Table 1: The first table reports the canonical correlation coefficients and the eigenvalues of the canonical roots. The first canonical correlation coefficient is .65723 with an explained variance of the correlation of 74.26% and an eigenvalue of 0.76042. This indicates that the hypothesis is correct as the three test scores and all five aptitude test scores are positively related.
Table 2: The second table runs and shows the significance test results for all three canonical roots at the significance level p-value<0.05 individually (Roots 1 To 3, 2 To 3, and 3 To 3). ‘Root 1 To 3’ shows all the canonical roots included. ‘Roots 2 To 3’ considers only the last two canonical roots, while ‘Roots 3 To 3’ has just the last canonical root. In this example, none of the roots is significant at a p-value < .05.
Application of canonical correlation analysis
Where multi-data sets are available, CCA is applicable. For example,
- A credit card company can apply CCA to find out the association between bank account type (Current, Savings, or Fixed Deposits) with credit cards taken.

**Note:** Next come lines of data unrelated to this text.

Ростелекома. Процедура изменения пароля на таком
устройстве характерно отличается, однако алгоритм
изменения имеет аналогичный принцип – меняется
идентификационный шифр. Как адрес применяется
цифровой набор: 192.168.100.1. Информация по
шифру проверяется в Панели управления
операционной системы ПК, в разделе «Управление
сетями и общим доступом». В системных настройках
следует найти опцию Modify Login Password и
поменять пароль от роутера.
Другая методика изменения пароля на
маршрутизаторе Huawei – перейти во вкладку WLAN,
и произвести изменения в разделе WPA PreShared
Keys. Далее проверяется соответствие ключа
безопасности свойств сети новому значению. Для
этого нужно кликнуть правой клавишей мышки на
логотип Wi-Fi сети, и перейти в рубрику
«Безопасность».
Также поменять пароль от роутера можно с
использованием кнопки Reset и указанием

- A healthcare research centre can apply CCA to test the association between predictors of any disease based on medical history of patients.
- Insurance companies use CCA to test association between type of insurance policies taken like life insurance, health insurance etc. and characteristics of individuals like income, age, gender, medical background.
- Marketers use CCA in examining association between customers’ demographic factors and preferences for different products.
Softwares that support CCA with multiple independent variables are R, SAS, MATLAB, STATA and SPSS. However, SPSS does not include a separate command for CCA; in that case, it is carried out using Syntax.